Entscheidungsgründe:
Die Berufung der Beklagten gegen das Urteil des Sozialgerichts Detmold vom 09.09.2004 ist statthaft, zulässig und begründet. Das Sozialgericht hat der Klage zu Unrecht stattgegeben. Dabei kommt es nicht auf die zur Grundlage der Entscheidung gemachten europarechtlichen Erwägungen an. Im vorliegenden Fall geht es nicht um die Freiheit des Dienstleistungsempfängers, grenzüberschreitend medizinische Behandlung in einem anderen Mitgliedstaat in Anspruch zu nehmen und um das Erschwernis, dass nach nationalem Recht die Leistungspflicht einer Krankenkasse von einer vorherigen Genehmigung abhängig gemacht wird. Die Klägerin hat das Verfahren gegenüber der Beklagten nicht eingeleitet mit einem Antrag auf Kostenerstattung für im europäischen Ausland erbrachte Heilmittelanwendungen, die ihr ein deutscher Vertragsarzt in Deutschland verordnet hatte. Vielmehr ist das Verfahren ausschließlich in Gang gesetzt worden als Anregung einer ambulanten Vorsorgeleistung in anerkannten Kurorten gemäß § 23 Abs. 2 SGB V. Dafür besteht nach § 23 Abs. 2 SGB V – unabhängig von der Frage, in welchen Kurorten die Leistungen erbracht werden – eine Leistungspflicht der Krankenkasse nur, wenn die Leistungen nach Abs. 1 nicht ausreichen. Nach Abs. 1 haben Versicherte Anspruch auf ärztliche Behandlung und Versorgung mit unter anderem Heilmitteln, wenn diese notwendig sind u.a.,
1.
um eine Schwächung der Gesundheit, die in absehbarer Zeit voraussichtlich zu einer Krankheit führen würde, zu beseitigen,
2.
Krankheiten zu verhüten oder deren Verschlimmerung zu vermeiden.

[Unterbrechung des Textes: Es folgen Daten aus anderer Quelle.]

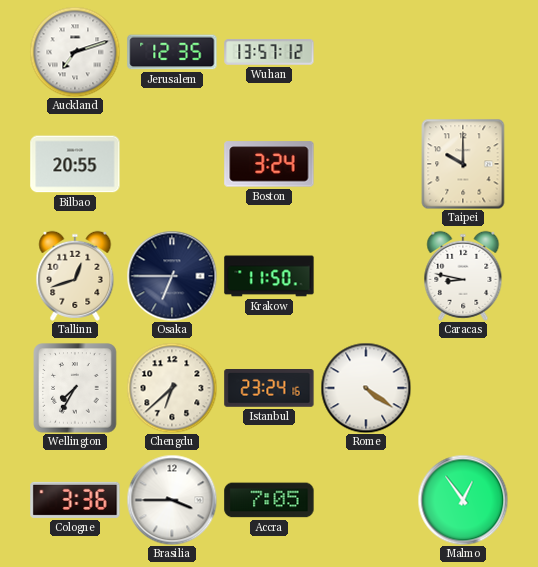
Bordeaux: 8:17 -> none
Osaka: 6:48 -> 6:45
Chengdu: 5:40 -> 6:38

Diese Voraussetzungen, die die Beklagte dahingehend umschrieben hat, dass die ambulanten Behandlungsmöglichkeiten am Wohnort, insbesondere sämtliche Formen der aktiven und passiven physikalischen Therapie nicht ausgeschöpft wurden, liegen nach Auffassung des Senates offenbar nicht vor. Das ergibt sich aus dem überzeugenden Gutachten des gerichtlichen Sachverständigen Dr. E. Dieser hat nach Auswertung sämtlicher medizinischen Befunde und Unterlagen ausgeführt, dass sich für den Zeitraum Juli 2003 bei der Klägerin für die bescheinigten Diagnosen nur sehr dürftige Behandlungsnachweise und Befunde in den Krankenblättern der behandelnden Ärzte ergeben, wonach die ambulanten Behandlungsmöglichkeiten am Ort nicht ausgeschöpft waren. Weiterhin seien für die genannten Diagnosen keine speziellen Fangopackungen mit Reifung im Thermalwasser und Durchsetzung mit Algen erforderlich. Diesem Beweisergebnis stehen sowohl die ärztliche Bescheinigung des behandelnden Internisten Dr. X vom 21.02.2003 aus dem Verwaltungsverfahren und seine Stellungnahme im gerichtlichen Verfahren vom 06.07.2005 zum Aktengutachten des Orthopäden Dr. P vom 14.03.2005 nicht entgegen. Dr. X hat keinesfalls die Durchführung und die Erfolglosigkeit von vorgängiger ärztlicher Behandlung oder verabreichten Heilmitteln dokumentiert. Vielmehr hat er die übermäßige Beanspruchung der Klägerin durch vielfältige soziale Tätigkeiten, die Krankheit ihres Ehemannes und die Pflegebedürftigkeit der Mutter beschrieben und daraus die ambulante Heilmaßnahme befürwortet, um einer psychischen Dekompensation vorzubeugen. Die ambulanten therapeutischen Möglichkeiten am Wohnort seien nicht ausgeschöpft worden und konnten nicht ausgeschöpft werden, weil deren Inanspruchnahme vor Ort aus diesen vielfältigen Belastungen nicht möglich gewesen sei. Die Klägerin habe einen nötigen Abstand zum häuslichen Bereich zur körperlichen und seelischen Regeneration einhalten müssen. Daraus ergibt sich nach Einschätzung des Senates gerade nicht, dass die beantragte ambulante Vorsorgeleistung in einem Kurort aus medizinischen Gründen notwendig gewesen wäre, sondern allein zur Entlastung der Klägerin in ihrem sozialen Umfeld. Das begründet keine Leistungspflicht gemäß § 23 Abs. 2 SGB V.
Die Kostenentscheidung beruht auf §§ 183 und 193 SGG.
Die Voraussetzungen für die Zulassung der Revision liegen nicht vor.